2000’li yılları daha önceki dönemlerden ayıran önemli bir özellik stok biriktirmeye yönelik harcamaların artmış olmasıdır. 1980’li ve 1990’lı yıllarda 0 ile yüzde yarım civarında olan stok değişmesi 2000’li yıllarda GSYİH’nın yüzde 5’ine yaklaşmıştır.
ÖZEL KESİM
İhracata dayalı büyüme terimi Türkiye’de çok konuşulmaktadır. Ama, net dış talebin yurt içi üretime destek vermesi kamuoyunda büyütüldüğü boyutlarda hiçbir zaman olmamıştır. Net dış ticaretin yurt içi üretime katkısı eksidir. 2000’li yıllarda net dış ticaretin yurt içi üretimdeki değişmeler üzerindeki eksi katkısı hafiflemiş görünmektedir. Ekonomik büyümeye de net dış ticaretin katkısı hiçbir zaman sanıldığı kadar büyük olmamıştır.

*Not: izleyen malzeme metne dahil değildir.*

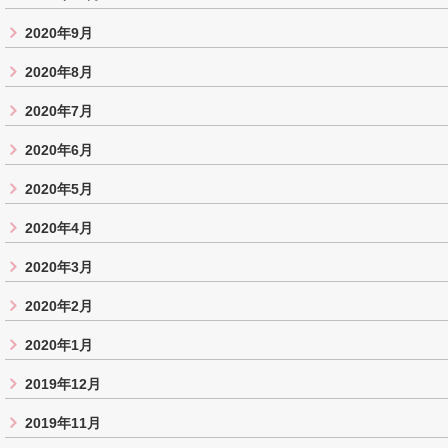
2020年9月
2020年8月
2020年7月
2020年6月
2020年5月
2020年4月
2020年3月
2020年2月
2020年1月
2019年12月
2019年11月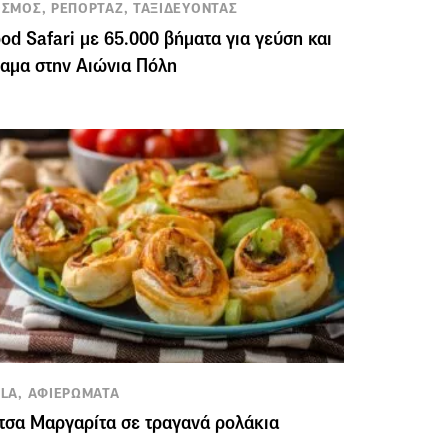
ΣΜΟΣ, ΡΕΠΟΡΤΑΖ, ΤΑΞΙΔΕΥΟΝΤΑΣ
od Safari με 65.000 βήματα για γεύση και
αμα στην Αιώνια Πόλη
LA, ΑΦΙΕΡΩΜΑΤΑ
τσα Μαργαρίτα σε τραγανά ρολάκια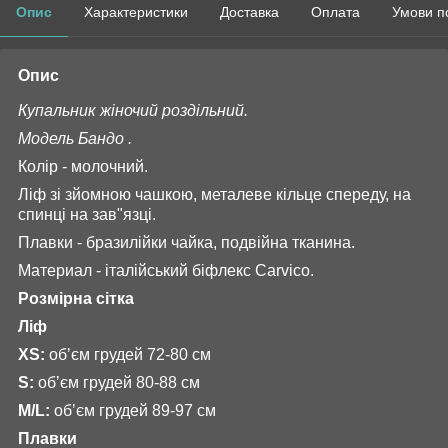
Опис
Характеристики
Доставка
Оплата
Умови п
Опис
Купальник жіночий роздільний.
Модель Бандо .
Колір - молочний.
Ліф зі зйомною чашкою, металеве кільце спереду, на
спинці на зав"язці.
Плавки - бразилійки чайка, подвійна тканина.
Материал - італійський біфлекс Carvico.
Розмірна сітка
Ліф
XS:
обʼєм грудей 72-80 см
S:
обʼєм грудей 80-88 см
M/L:
обʼєм грудей 89-97 см
Плавки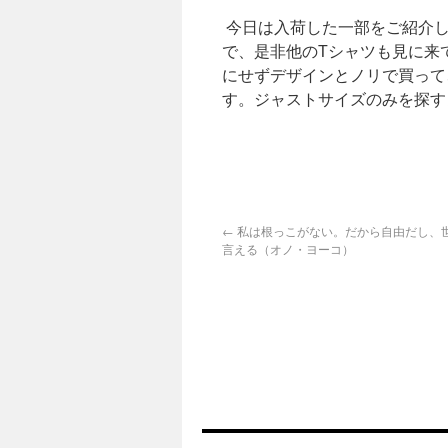
今日は入荷した一部をご紹介し
で、是非他のTシャツも見に来
にせずデザインとノリで買って
す。ジャストサイズのみを探す
LEMO
←
私は根っこがない。だから自由だし、
言える（オノ・ヨーコ）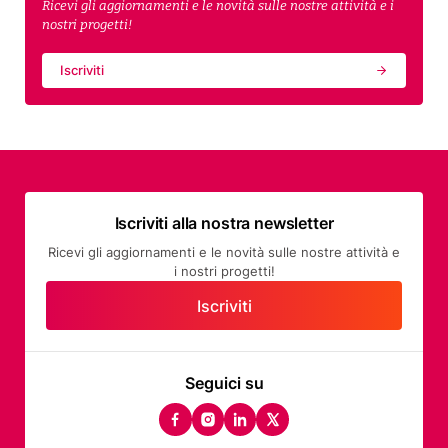
Ricevi gli aggiornamenti e le novità sulle nostre attività e i
nostri progetti!
Iscriviti
Iscriviti alla nostra newsletter
Ricevi gli aggiornamenti e le novità sulle nostre attività e
i nostri progetti!
Iscriviti
Seguici su
facebook
instagram
linkedin
twitter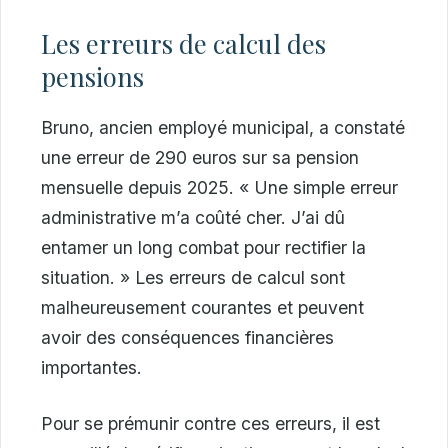
Les erreurs de calcul des
pensions
Bruno, ancien employé municipal, a constaté
une erreur de 290 euros sur sa pension
mensuelle depuis 2025. « Une simple erreur
administrative m’a coûté cher. J’ai dû
entamer un long combat pour rectifier la
situation. » Les erreurs de calcul sont
malheureusement courantes et peuvent
avoir des conséquences financières
importantes.
Pour se prémunir contre ces erreurs, il est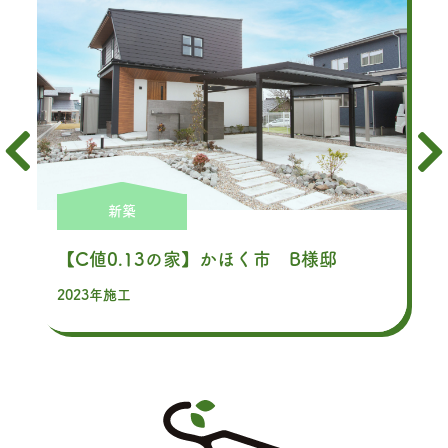
新築
【C値0.13の家】かほく市 B様邸
2023年施工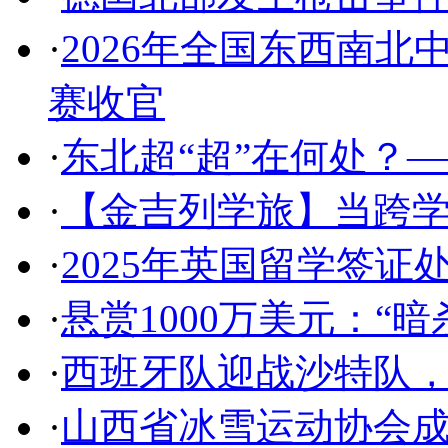
·
2026年全国东西南
赛收官
·
东北超“超”在何处？
·
【金吉列学旅】当跨
·
2025年英国留学签证
·
悬赏1000万美元：“
·
西班牙队迎战沙特队
·
山西省冰雪运动协会成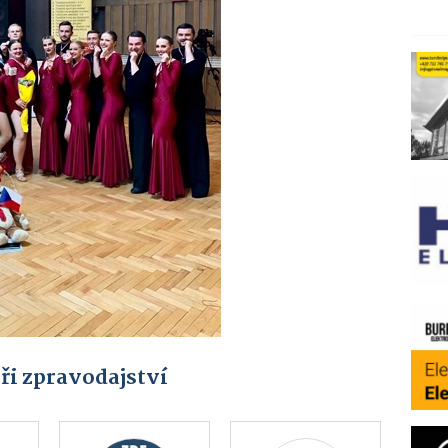
ři zpravodajství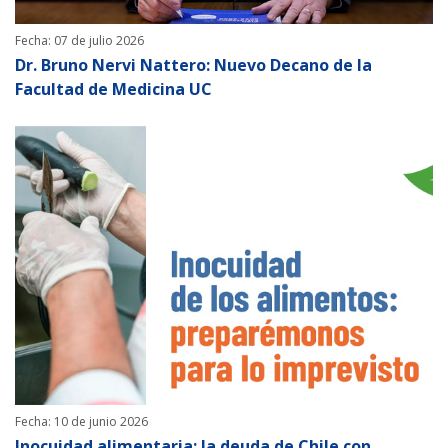
Fecha: 07 de julio 2026
Dr. Bruno Nervi Nattero: Nuevo Decano de la
Facultad de Medicina UC
Fecha: 10 de junio 2026
Inocuidad alimentaria: la deuda de Chile con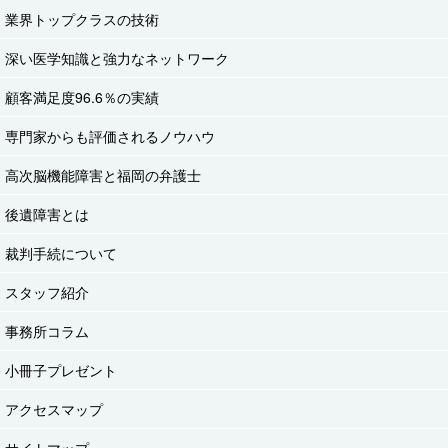
業界トップクラスの技術
深い医学知識と強力なネットワーク
顧客満足度96.6％の実績
専門家からも評価されるノウハウ
高次脳機能障害と福岡の弁護士
後遺障害とは
裁判手続について
スタッフ紹介
事務所コラム
小冊子プレゼント
アクセスマップ
サイトマップ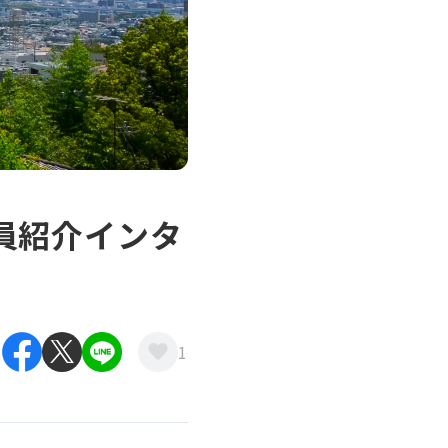
員紹介インタ
1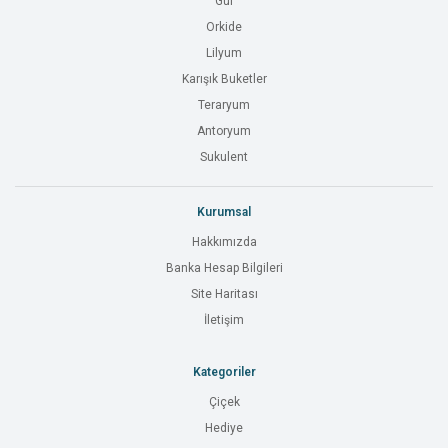
Gül
Orkide
Lilyum
Karışık Buketler
Teraryum
Antoryum
Sukulent
Kurumsal
Hakkımızda
Banka Hesap Bilgileri
Site Haritası
İletişim
Kategoriler
Çiçek
Hediye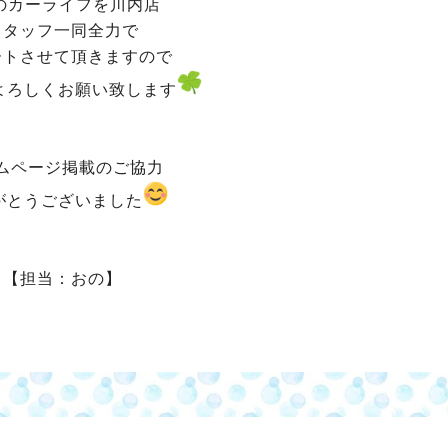
のカーライフを川内店
スタッフ一同全力で
ートさせて頂きますので
よろしくお願い致します
ムページ掲載のご協力
がとうございました
【担当：おの】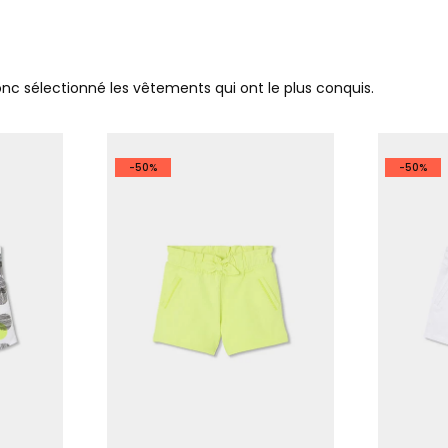
donc sélectionné les vêtements qui ont le plus conquis.
-50%
-50%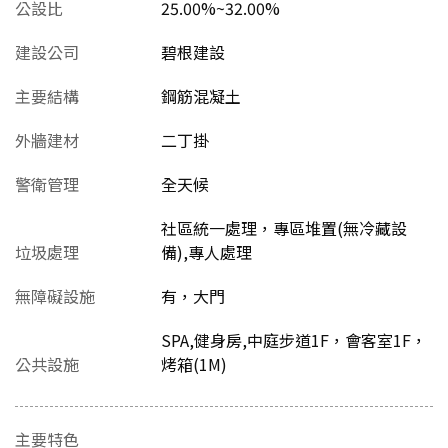
公設比
25.00%~32.00%
建設公司
碧根建設
主要結構
鋼筋混凝土
外牆建材
二丁掛
警衛管理
全天候
社區統一處理，專區堆置(無冷藏設
垃圾處理
備),專人處理
無障礙設施
有，大門
SPA,健身房,中庭步道1F，會客室1F，
公共設施
烤箱(1M)
主要特色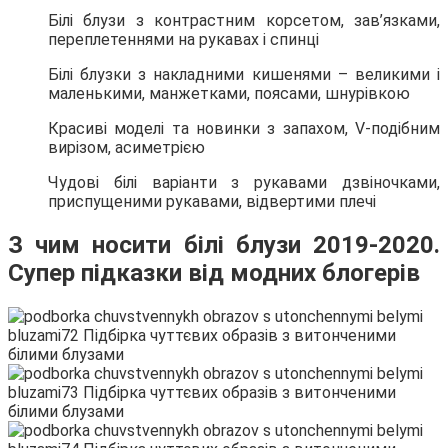
Білі блузи з контрастним корсетом, зав’язками,
переплетеннями на рукавах і спинці
Білі блузки з накладними кишенями – великими і
маленькими, манжетками, поясами, шнурівкою
Красиві моделі та новинки з запахом, V-подібним
вирізом, асиметрією
Чудові білі варіанти з рукавами дзвіночками,
приспущеними рукавами, відвертими плечі
З чим носити білі блузи 2019-2020.
Супер підказки від модних блогерів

Ekonominin itici gücü özel kesim harcamalarıdır. GSYİH’daki değişimlerin giderek daha önemli bir kısmı özel kesimin yatırım ve tüketim harcamalarındaki değişmeden kaynaklanmaya başlamıştır. Örneğin, 1980’li yıllarda GSYİH’daki değişimlerin yüzde 79’u özel kesim harcamalarındaki (stok değişmeleri dahil) değişmelerden kaynaklanırken, bu oran 1990’lı yıllarda yüzde 83, 2000’li yıllarda yüzde 109 olmuştur. Kamu sektörünün harcamalarındaki değişmelerin GSMH’nın değişmesi üzerindeki etkisi ise giderek zayıflamaktadır. O halde, ekonomik büyüme için özel kesimin harcamalarının büyümesi gerektiği açıktır. Bu konuya yarın geri döneceğim.
ŞARTLARIN ELVERMESİ
İhracata dayalı bir büyüme olmayıp, ya kamu ya da özel kesim harcamalarının artması yoluyla gerçekleşen ekonomik büyüme Türkiye ekonomisinde önemli bir ikilem yaratmaktadır. Ekonomik büyüme iç talep artışıyla olmaktadır.
Kamu sektörünün harcamalarının artışı yoluyla sağlanan büyüme enflasyonist olurken, özel kesim harcamalarındaki artışla sağlanan ekonomik büyüme dış açığa dayanmaktadır. Ekonomik büyüme üzerindeki en büyük kısıt da bu ikilemden doğmaktadır.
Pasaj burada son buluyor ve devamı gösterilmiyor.